» DATA TO PROCESS:
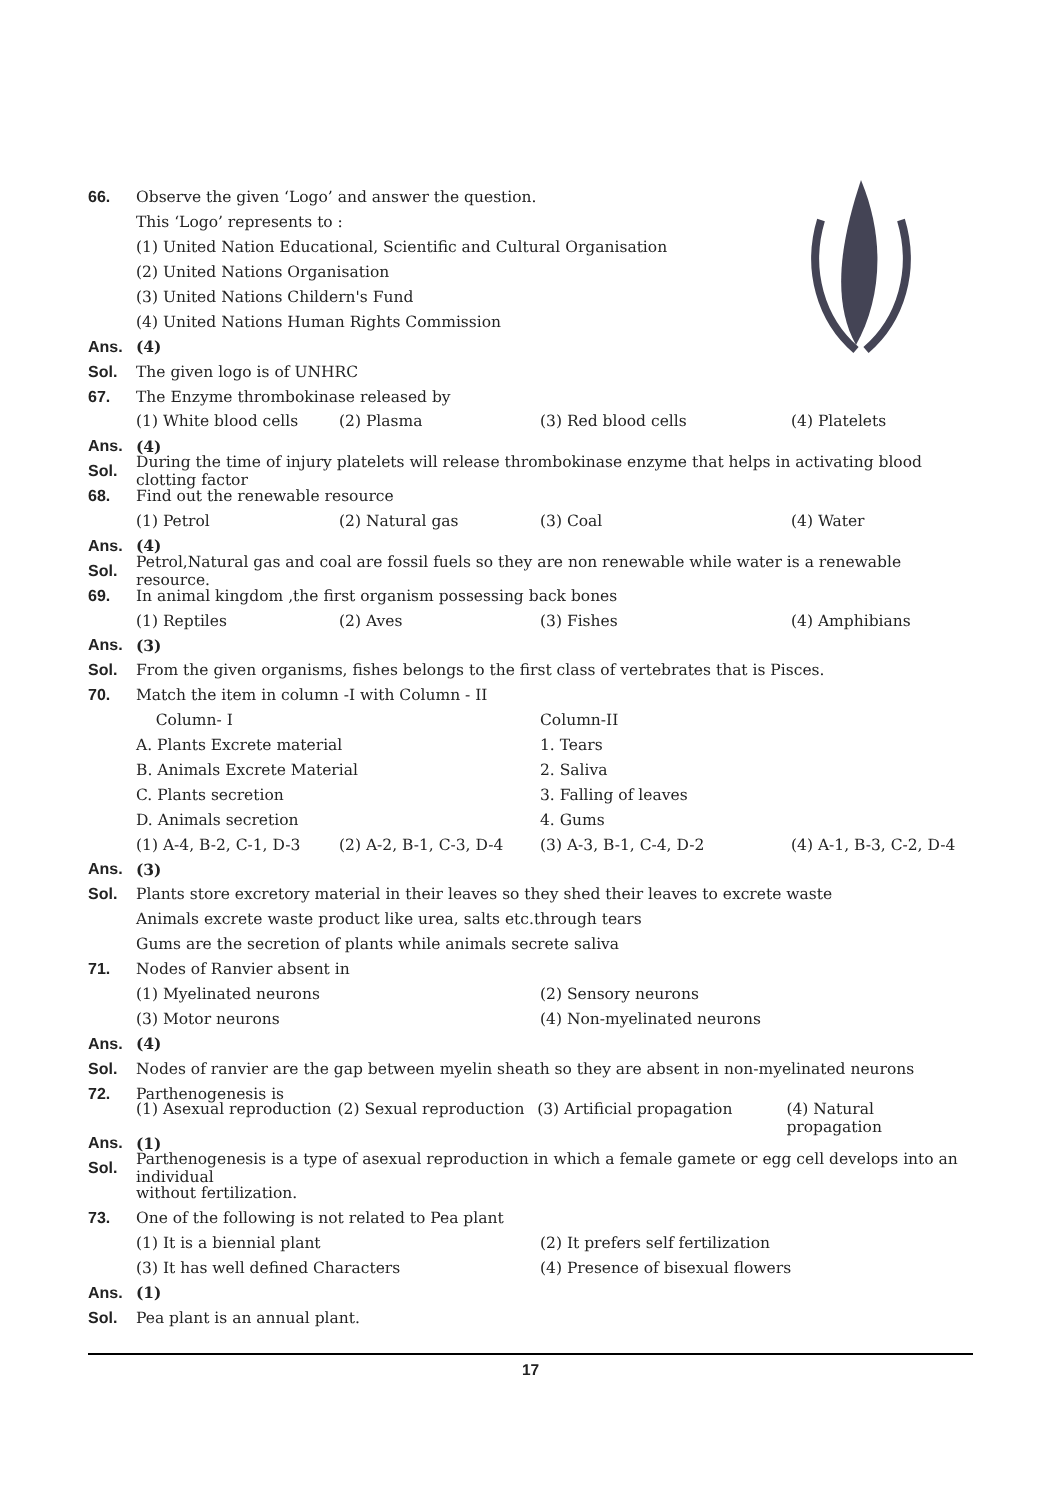66.
Observe the given ‘Logo’ and answer the question.
This ‘Logo’ represents to :
(1) United Nation Educational, Scientific and Cultural Organisation
(2) United Nations Organisation
(3) United Nations Childern's Fund
(4) United Nations Human Rights Commission
Ans. (4)
Sol. The given logo is of UNHRC
67.
The Enzyme thrombokinase released by
(1) White blood cells (2) Plasma (3) Red blood cells (4) Platelets
Ans. (4)
Sol.
During the time of injury platelets will release thrombokinase enzyme that helps in activating blood clotting factor
68.
Find out the renewable resource
(1) Petrol (2) Natural gas (3) Coal (4) Water
Ans. (4)
Sol.
Petrol,Natural gas and coal are fossil fuels so they are non renewable while water is a renewable resource.
69.
In animal kingdom ,the first organism possessing back bones
(1) Reptiles (2) Aves (3) Fishes (4) Amphibians
Ans. (3)
Sol.
From the given organisms, fishes belongs to the first class of vertebrates that is Pisces.
70.
Match the item in column -I with Column - II
Column- I Column-II
A. Plants Excrete material 1. Tears
B. Animals Excrete Material 2. Saliva
C. Plants secretion 3. Falling of leaves
D. Animals secretion 4. Gums
(1) A-4, B-2, C-1, D-3 (2) A-2, B-1, C-3, D-4 (3) A-3, B-1, C-4, D-2 (4) A-1, B-3, C-2, D-4
Ans. (3)
Sol.
Plants store excretory material in their leaves so they shed their leaves to excrete waste
Animals excrete waste product like urea, salts etc.through tears
Gums are the secretion of plants while animals secrete saliva
71. Nodes of Ranvier absent in
(1) Myelinated neurons (2) Sensory neurons
(3) Motor neurons (4) Non-myelinated neurons
Ans. (4)
Sol.
Nodes of ranvier are the gap between myelin sheath so they are absent in non-myelinated neurons
72. Parthenogenesis is
(1) Asexual reproduction (2) Sexual reproduction (3) Artificial propagation (4) Natural propagation
Ans. (1)
Sol.
Parthenogenesis is a type of asexual reproduction in which a female gamete or egg cell develops into an individual
without fertilization.
73.
One of the following is not related to Pea plant
(1) It is a biennial plant (2) It prefers self fertilization
(3) It has well defined Characters (4) Presence of bisexual flowers
Ans. (1)
Sol. Pea plant is an annual plant.
17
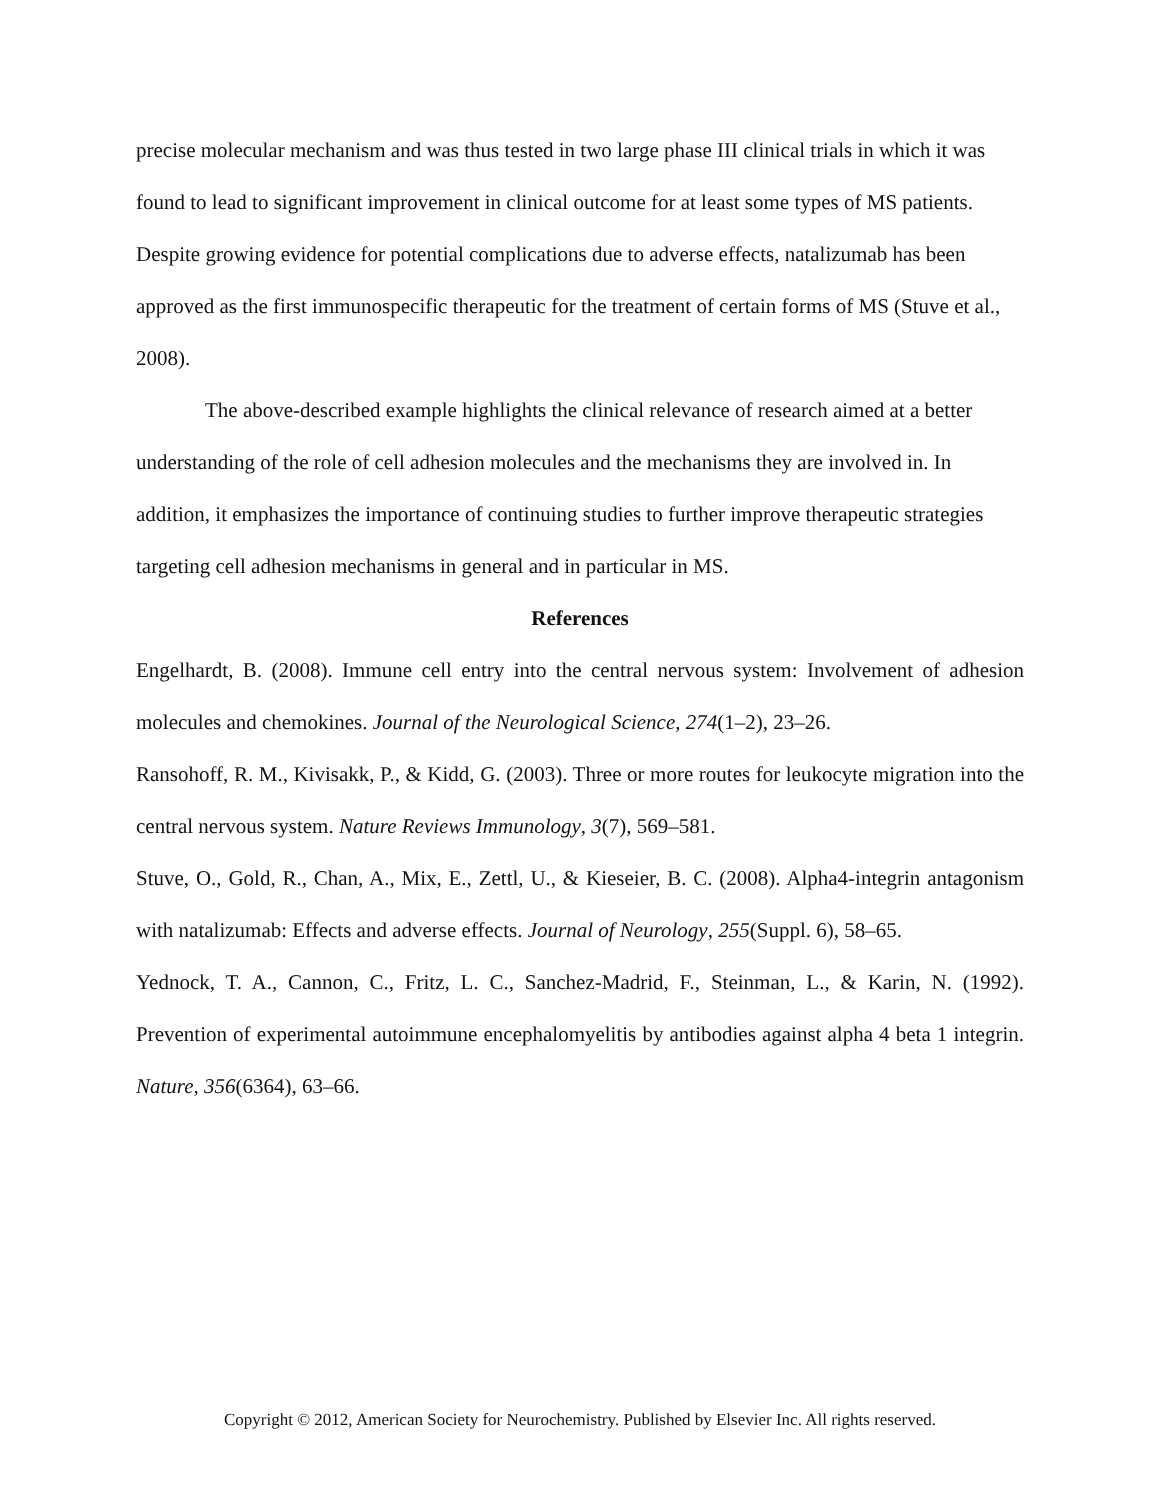precise molecular mechanism and was thus tested in two large phase III clinical trials in which it was found to lead to significant improvement in clinical outcome for at least some types of MS patients. Despite growing evidence for potential complications due to adverse effects, natalizumab has been approved as the first immunospecific therapeutic for the treatment of certain forms of MS (Stuve et al., 2008).
The above-described example highlights the clinical relevance of research aimed at a better understanding of the role of cell adhesion molecules and the mechanisms they are involved in. In addition, it emphasizes the importance of continuing studies to further improve therapeutic strategies targeting cell adhesion mechanisms in general and in particular in MS.
References
Engelhardt, B. (2008). Immune cell entry into the central nervous system: Involvement of adhesion molecules and chemokines. Journal of the Neurological Science, 274(1–2), 23–26.
Ransohoff, R. M., Kivisakk, P., & Kidd, G. (2003). Three or more routes for leukocyte migration into the central nervous system. Nature Reviews Immunology, 3(7), 569–581.
Stuve, O., Gold, R., Chan, A., Mix, E., Zettl, U., & Kieseier, B. C. (2008). Alpha4-integrin antagonism with natalizumab: Effects and adverse effects. Journal of Neurology, 255(Suppl. 6), 58–65.
Yednock, T. A., Cannon, C., Fritz, L. C., Sanchez-Madrid, F., Steinman, L., & Karin, N. (1992). Prevention of experimental autoimmune encephalomyelitis by antibodies against alpha 4 beta 1 integrin. Nature, 356(6364), 63–66.
Copyright © 2012, American Society for Neurochemistry. Published by Elsevier Inc. All rights reserved.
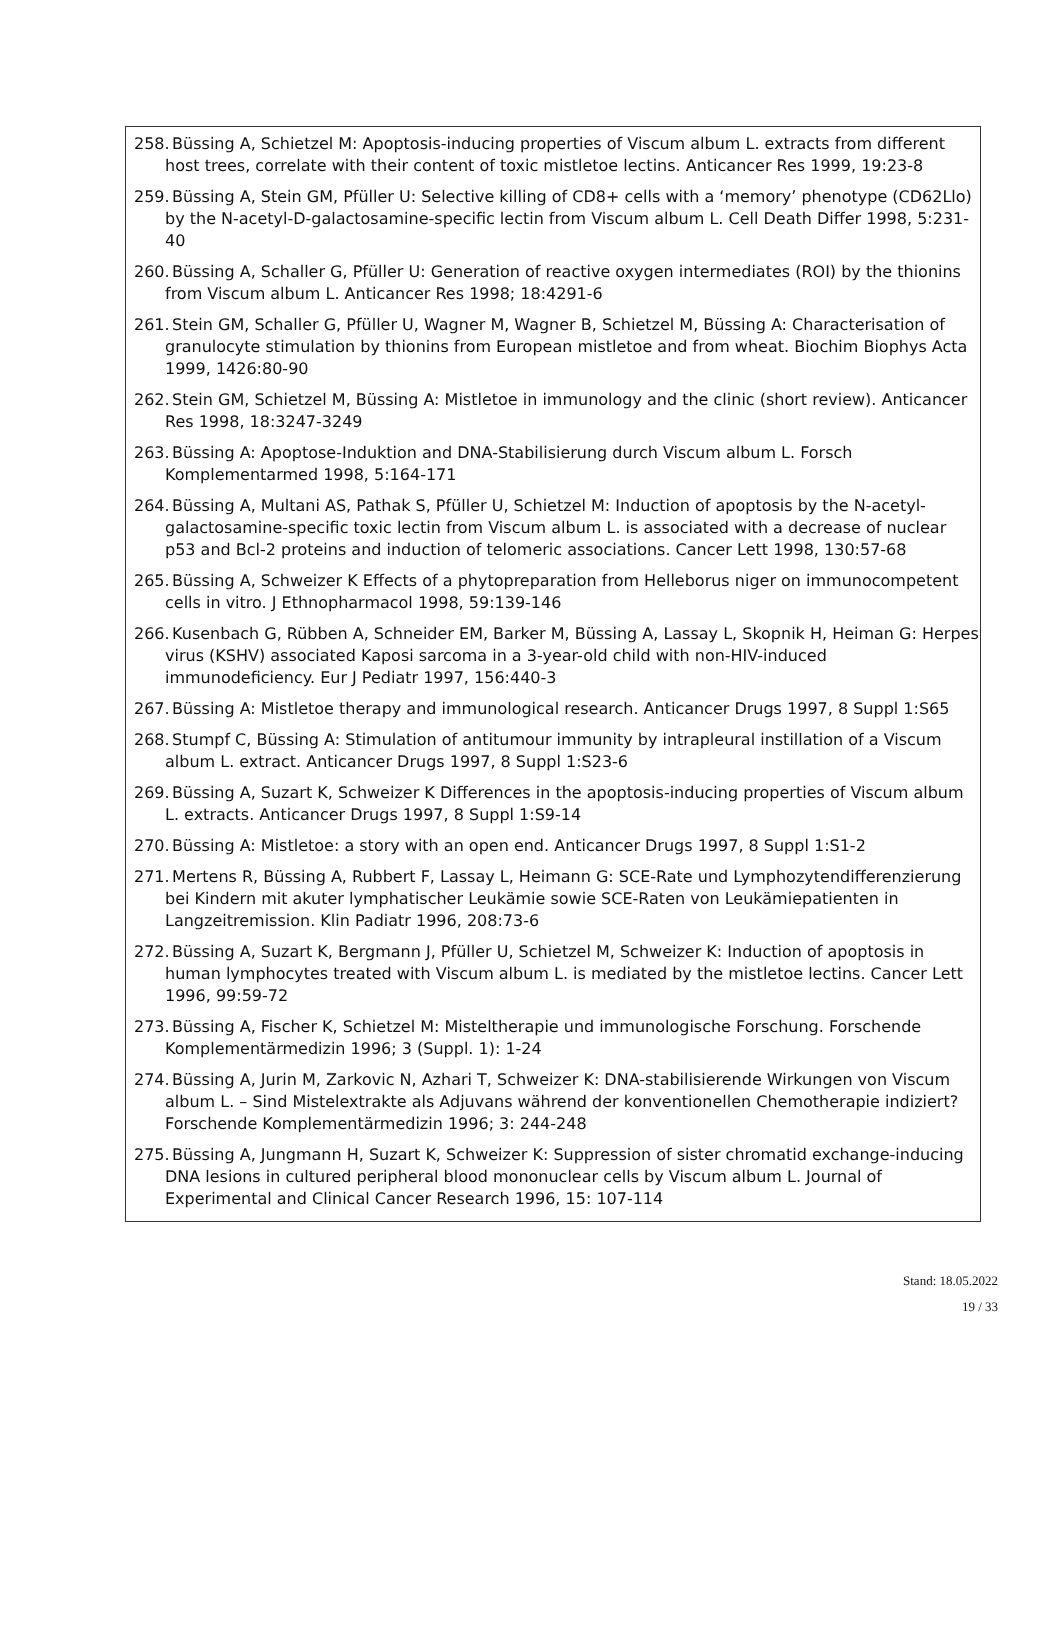258. Büssing A, Schietzel M: Apoptosis-inducing properties of Viscum album L. extracts from different host trees, correlate with their content of toxic mistletoe lectins. Anticancer Res 1999, 19:23-8
259. Büssing A, Stein GM, Pfüller U: Selective killing of CD8+ cells with a ‘memory’ phenotype (CD62Llo) by the N-acetyl-D-galactosamine-specific lectin from Viscum album L. Cell Death Differ 1998, 5:231-40
260. Büssing A, Schaller G, Pfüller U: Generation of reactive oxygen intermediates (ROI) by the thionins from Viscum album L. Anticancer Res 1998; 18:4291-6
261. Stein GM, Schaller G, Pfüller U, Wagner M, Wagner B, Schietzel M, Büssing A: Characterisation of granulocyte stimulation by thionins from European mistletoe and from wheat. Biochim Biophys Acta 1999, 1426:80-90
262. Stein GM, Schietzel M, Büssing A: Mistletoe in immunology and the clinic (short review). Anticancer Res 1998, 18:3247-3249
263. Büssing A: Apoptose-Induktion and DNA-Stabilisierung durch Viscum album L. Forsch Komplementarmed 1998, 5:164-171
264. Büssing A, Multani AS, Pathak S, Pfüller U, Schietzel M: Induction of apoptosis by the N-acetyl-galactosamine-specific toxic lectin from Viscum album L. is associated with a decrease of nuclear p53 and Bcl-2 proteins and induction of telomeric associations. Cancer Lett 1998, 130:57-68
265. Büssing A, Schweizer K Effects of a phytopreparation from Helleborus niger on immunocompetent cells in vitro. J Ethnopharmacol 1998, 59:139-146
266. Kusenbach G, Rübben A, Schneider EM, Barker M, Büssing A, Lassay L, Skopnik H, Heiman G: Herpes virus (KSHV) associated Kaposi sarcoma in a 3-year-old child with non-HIV-induced immunodeficiency. Eur J Pediatr 1997, 156:440-3
267. Büssing A: Mistletoe therapy and immunological research. Anticancer Drugs 1997, 8 Suppl 1:S65
268. Stumpf C, Büssing A: Stimulation of antitumour immunity by intrapleural instillation of a Viscum album L. extract. Anticancer Drugs 1997, 8 Suppl 1:S23-6
269. Büssing A, Suzart K, Schweizer K Differences in the apoptosis-inducing properties of Viscum album L. extracts. Anticancer Drugs 1997, 8 Suppl 1:S9-14
270. Büssing A: Mistletoe: a story with an open end. Anticancer Drugs 1997, 8 Suppl 1:S1-2
271. Mertens R, Büssing A, Rubbert F, Lassay L, Heimann G: SCE-Rate und Lymphozytendifferenzierung bei Kindern mit akuter lymphatischer Leukämie sowie SCE-Raten von Leukämiepatienten in Langzeitremission. Klin Padiatr 1996, 208:73-6
272. Büssing A, Suzart K, Bergmann J, Pfüller U, Schietzel M, Schweizer K: Induction of apoptosis in human lymphocytes treated with Viscum album L. is mediated by the mistletoe lectins. Cancer Lett 1996, 99:59-72
273. Büssing A, Fischer K, Schietzel M: Misteltherapie und immunologische Forschung. Forschende Komplementärmedizin 1996; 3 (Suppl. 1): 1-24
274. Büssing A, Jurin M, Zarkovic N, Azhari T, Schweizer K: DNA-stabilisierende Wirkungen von Viscum album L. – Sind Mistelextrakte als Adjuvans während der konventionellen Chemotherapie indiziert? Forschende Komplementärmedizin 1996; 3: 244-248
275. Büssing A, Jungmann H, Suzart K, Schweizer K: Suppression of sister chromatid exchange-inducing DNA lesions in cultured peripheral blood mononuclear cells by Viscum album L. Journal of Experimental and Clinical Cancer Research 1996, 15: 107-114
Stand: 18.05.2022
19 / 33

» PROBLEM TO SOLVE:
Pictures aside, write out all of the records exactly.

» RESPONSE BOX:
66.
Observe the given ‘Logo’ and answer the question.
This ‘Logo’ represents to :
(1) United Nation Educational, Scientific and Cultural Organisation
(2) United Nations Organisation
(3) United Nations Childern's Fund
(4) United Nations Human Rights Commission
Ans. (4)
Sol. The given logo is of UNHRC
67.
The Enzyme thrombokinase released by
(1) White blood cells (2) Plasma (3) Red blood cells (4) Platelets
Ans. (4)
Sol.
During the time of injury platelets will release thrombokinase enzyme that helps in activating blood clotting factor
68.
Find out the renewable resource
(1) Petrol (2) Natural gas (3) Coal (4) Water
Ans. (4)
Sol.
Petrol,Natural gas and coal are fossil fuels so they are non renewable while water is a renewable resource.
69.
In animal kingdom ,the first organism possessing back bones
(1) Reptiles (2) Aves (3) Fishes (4) Amphibians
Ans. (3)
Sol.
From the given organisms, fishes belongs to the first class of vertebrates that is Pisces.
70.
Match the item in column -I with Column - II
Column- I Column-II
A. Plants Excrete material 1. Tears
B. Animals Excrete Material 2. Saliva
C. Plants secretion 3. Falling of leaves
D. Animals secretion 4. Gums
(1) A-4, B-2, C-1, D-3 (2) A-2, B-1, C-3, D-4 (3) A-3, B-1, C-4, D-2 (4) A-1, B-3, C-2, D-4
Ans. (3)
Sol.
Plants store excretory material in their leaves so they shed their leaves to excrete waste
Animals excrete waste product like urea, salts etc.through tears
Gums are the secretion of plants while animals secrete saliva
71. Nodes of Ranvier absent in
(1) Myelinated neurons (2) Sensory neurons
(3) Motor neurons (4) Non-myelinated neurons
Ans. (4)
Sol.
Nodes of ranvier are the gap between myelin sheath so they are absent in non-myelinated neurons
72. Parthenogenesis is
(1) Asexual reproduction (2) Sexual reproduction (3) Artificial propagation (4) Natural propagation
Ans. (1)
Sol.
Parthenogenesis is a type of asexual reproduction in which a female gamete or egg cell develops into an individual
without fertilization.
73.
One of the following is not related to Pea plant
(1) It is a biennial plant (2) It prefers self fertilization
(3) It has well defined Characters (4) Presence of bisexual flowers
Ans. (1)
Sol. Pea plant is an annual plant.
17
precise molecular mechanism and was thus tested in two large phase III clinical trials in which it was found to lead to significant improvement in clinical outcome for at least some types of MS patients. Despite growing evidence for potential complications due to adverse effects, natalizumab has been approved as the first immunospecific therapeutic for the treatment of certain forms of MS (Stuve et al., 2008).
The above-described example highlights the clinical relevance of research aimed at a better understanding of the role of cell adhesion molecules and the mechanisms they are involved in. In addition, it emphasizes the importance of continuing studies to further improve therapeutic strategies targeting cell adhesion mechanisms in general and in particular in MS.
References
Engelhardt, B. (2008). Immune cell entry into the central nervous system: Involvement of adhesion molecules and chemokines. Journal of the Neurological Science, 274(1–2), 23–26.
Ransohoff, R. M., Kivisakk, P., & Kidd, G. (2003). Three or more routes for leukocyte migration into the central nervous system. Nature Reviews Immunology, 3(7), 569–581.
Stuve, O., Gold, R., Chan, A., Mix, E., Zettl, U., & Kieseier, B. C. (2008). Alpha4-integrin antagonism with natalizumab: Effects and adverse effects. Journal of Neurology, 255(Suppl. 6), 58–65.
Yednock, T. A., Cannon, C., Fritz, L. C., Sanchez-Madrid, F., Steinman, L., & Karin, N. (1992). Prevention of experimental autoimmune encephalomyelitis by antibodies against alpha 4 beta 1 integrin. Nature, 356(6364), 63–66.
Copyright © 2012, American Society for Neurochemistry. Published by Elsevier Inc. All rights reserved.
258. Büssing A, Schietzel M: Apoptosis-inducing properties of Viscum album L. extracts from different host trees, correlate with their content of toxic mistletoe lectins. Anticancer Res 1999, 19:23-8
259. Büssing A, Stein GM, Pfüller U: Selective killing of CD8+ cells with a ‘memory’ phenotype (CD62Llo) by the N-acetyl-D-galactosamine-specific lectin from Viscum album L. Cell Death Differ 1998, 5:231-40
260. Büssing A, Schaller G, Pfüller U: Generation of reactive oxygen intermediates (ROI) by the thionins from Viscum album L. Anticancer Res 1998; 18:4291-6
261. Stein GM, Schaller G, Pfüller U, Wagner M, Wagner B, Schietzel M, Büssing A: Characterisation of granulocyte stimulation by thionins from European mistletoe and from wheat. Biochim Biophys Acta 1999, 1426:80-90
262. Stein GM, Schietzel M, Büssing A: Mistletoe in immunology and the clinic (short review). Anticancer Res 1998, 18:3247-3249
263. Büssing A: Apoptose-Induktion and DNA-Stabilisierung durch Viscum album L. Forsch Komplementarmed 1998, 5:164-171
264. Büssing A, Multani AS, Pathak S, Pfüller U, Schietzel M: Induction of apoptosis by the N-acetyl-galactosamine-specific toxic lectin from Viscum album L. is associated with a decrease of nuclear p53 and Bcl-2 proteins and induction of telomeric associations. Cancer Lett 1998, 130:57-68
265. Büssing A, Schweizer K Effects of a phytopreparation from Helleborus niger on immunocompetent cells in vitro. J Ethnopharmacol 1998, 59:139-146
266. Kusenbach G, Rübben A, Schneider EM, Barker M, Büssing A, Lassay L, Skopnik H, Heiman G: Herpes virus (KSHV) associated Kaposi sarcoma in a 3-year-old child with non-HIV-induced immunodeficiency. Eur J Pediatr 1997, 156:440-3
267. Büssing A: Mistletoe therapy and immunological research. Anticancer Drugs 1997, 8 Suppl 1:S65
268. Stumpf C, Büssing A: Stimulation of antitumour immunity by intrapleural instillation of a Viscum album L. extract. Anticancer Drugs 1997, 8 Suppl 1:S23-6
269. Büssing A, Suzart K, Schweizer K Differences in the apoptosis-inducing properties of Viscum album L. extracts. Anticancer Drugs 1997, 8 Suppl 1:S9-14
270. Büssing A: Mistletoe: a story with an open end. Anticancer Drugs 1997, 8 Suppl 1:S1-2
271. Mertens R, Büssing A, Rubbert F, Lassay L, Heimann G: SCE-Rate und Lymphozytendifferenzierung bei Kindern mit akuter lymphatischer Leukämie sowie SCE-Raten von Leukämiepatienten in Langzeitremission. Klin Padiatr 1996, 208:73-6
272. Büssing A, Suzart K, Bergmann J, Pfüller U, Schietzel M, Schweizer K: Induction of apoptosis in human lymphocytes treated with Viscum album L. is mediated by the mistletoe lectins. Cancer Lett 1996, 99:59-72
273. Büssing A, Fischer K, Schietzel M: Misteltherapie und immunologische Forschung. Forschende Komplementärmedizin 1996; 3 (Suppl. 1): 1-24
274. Büssing A, Jurin M, Zarkovic N, Azhari T, Schweizer K: DNA-stabilisierende Wirkungen von Viscum album L. – Sind Mistelextrakte als Adjuvans während der konventionellen Chemotherapie indiziert? Forschende Komplementärmedizin 1996; 3: 244-248
275. Büssing A, Jungmann H, Suzart K, Schweizer K: Suppression of sister chromatid exchange-inducing DNA lesions in cultured peripheral blood mononuclear cells by Viscum album L. Journal of Experimental and Clinical Cancer Research 1996, 15: 107-114
Stand: 18.05.2022
19 / 33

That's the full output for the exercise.